🤖 AI Summary
This work addresses the scarcity of training data and evaluation benchmarks for long-context audio reasoning, which hinders open-ended long-form audio generation and summarization. The authors propose the first end-to-end, open-source framework that synthesizes triadic medical consultations—comprising patient–clinician dialogues, multi-speaker audio, and structured clinical notes. The pipeline employs a role-playing large language model to generate initial-visit dialogues, which are then rendered into realistic multi-speaker speech incorporating overlapping utterances, pauses, room acoustics, and ambient noise, followed by automatic generation of SOAP-format clinical summaries. The project releases 8,800 synthetic dialogues (totaling 1,300 hours of audio) with corresponding reference summaries, filling a critical gap in medical long-audio datasets. Evaluations demonstrate that a cascaded approach significantly outperforms end-to-end models.
📝 Abstract
Long-context audio reasoning is underserved in both training data and evaluation.
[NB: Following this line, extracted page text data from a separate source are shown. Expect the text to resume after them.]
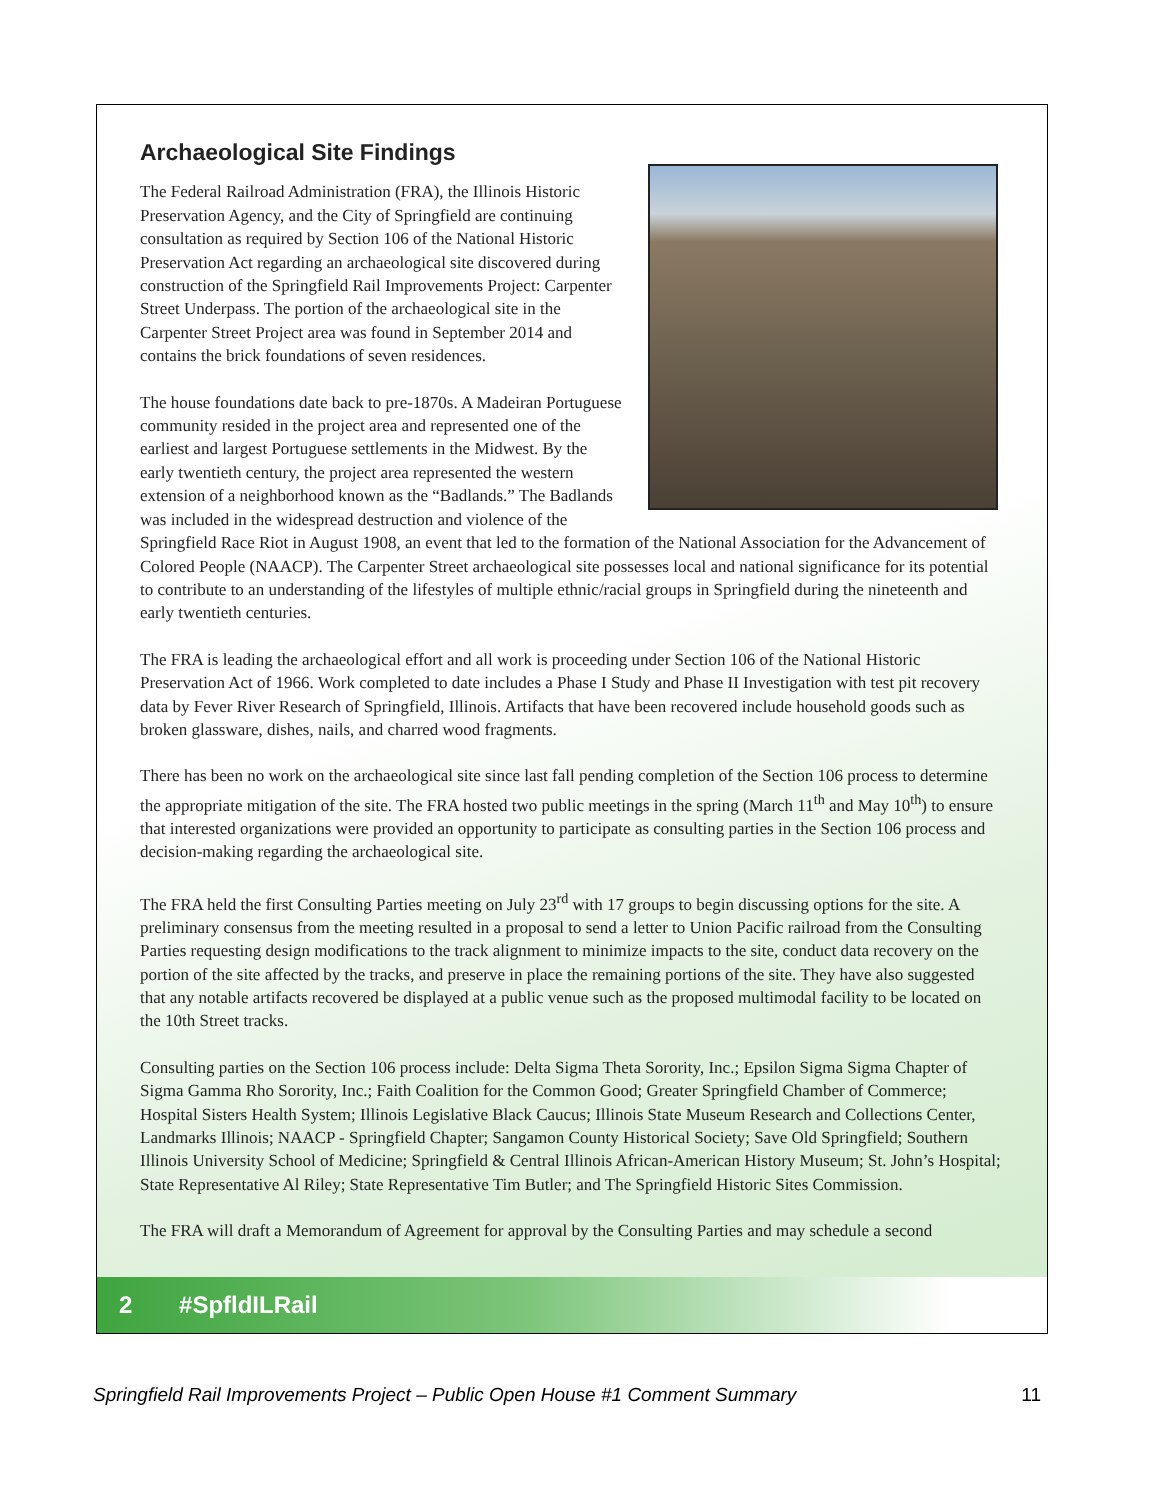Archaeological Site Findings
The Federal Railroad Administration (FRA), the Illinois Historic Preservation Agency, and the City of Springfield are continuing consultation as required by Section 106 of the National Historic Preservation Act regarding an archaeological site discovered during construction of the Springfield Rail Improvements Project: Carpenter Street Underpass. The portion of the archaeological site in the Carpenter Street Project area was found in September 2014 and contains the brick foundations of seven residences.
The house foundations date back to pre-1870s. A Madeiran Portuguese community resided in the project area and represented one of the earliest and largest Portuguese settlements in the Midwest. By the early twentieth century, the project area represented the western extension of a neighborhood known as the “Badlands.” The Badlands was included in the widespread destruction and violence of the Springfield Race Riot in August 1908, an event that led to the formation of the National Association for the Advancement of Colored People (NAACP). The Carpenter Street archaeological site possesses local and national significance for its potential to contribute to an understanding of the lifestyles of multiple ethnic/racial groups in Springfield during the nineteenth and early twentieth centuries.
The FRA is leading the archaeological effort and all work is proceeding under Section 106 of the National Historic Preservation Act of 1966. Work completed to date includes a Phase I Study and Phase II Investigation with test pit recovery data by Fever River Research of Springfield, Illinois. Artifacts that have been recovered include household goods such as broken glassware, dishes, nails, and charred wood fragments.
There has been no work on the archaeological site since last fall pending completion of the Section 106 process to determine the appropriate mitigation of the site. The FRA hosted two public meetings in the spring (March 11<sup>th</sup> and May 10<sup>th</sup>) to ensure that interested organizations were provided an opportunity to participate as consulting parties in the Section 106 process and decision-making regarding the archaeological site.
The FRA held the first Consulting Parties meeting on July 23<sup>rd</sup> with 17 groups to begin discussing options for the site. A preliminary consensus from the meeting resulted in a proposal to send a letter to Union Pacific railroad from the Consulting Parties requesting design modifications to the track alignment to minimize impacts to the site, conduct data recovery on the portion of the site affected by the tracks, and preserve in place the remaining portions of the site. They have also suggested that any notable artifacts recovered be displayed at a public venue such as the proposed multimodal facility to be located on the 10th Street tracks.
Consulting parties on the Section 106 process include: Delta Sigma Theta Sorority, Inc.; Epsilon Sigma Sigma Chapter of Sigma Gamma Rho Sorority, Inc.; Faith Coalition for the Common Good; Greater Springfield Chamber of Commerce; Hospital Sisters Health System; Illinois Legislative Black Caucus; Illinois State Museum Research and Collections Center, Landmarks Illinois; NAACP - Springfield Chapter; Sangamon County Historical Society; Save Old Springfield; Southern Illinois University School of Medicine; Springfield & Central Illinois African-American History Museum; St. John’s Hospital; State Representative Al Riley; State Representative Tim Butler; and The Springfield Historic Sites Commission.
The FRA will draft a Memorandum of Agreement for approval by the Consulting Parties and may schedule a second
2 #SpfldILRail
Springfield Rail Improvements Project – Public Open House #1 Comment Summary 11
Existing benchmarks target short-context tasks, and the open-ended generation tasks most relevant to long-context reasoning pose well-known challenges for automatic evaluation. We propose a synthetic data generation pipeline designed to serve both as a training resource and as a controlled evaluation environment, and instantiate it for first-visit doctor-patient conversations with SOAP note generation as the task. The pipeline has three stages, persona-driven dialogue generation, multi-speaker audio synthesis with overlap/pause modeling, room acoustics, and sound events, and LLM-based reference SOAP note production, built entirely on open-weight models. We release 8,800 synthetic conversations with 1.3k hours of corresponding audio and reference notes. Evaluating current open-weight systems, we find that cascaded approaches still substantially outperform end-to-end models.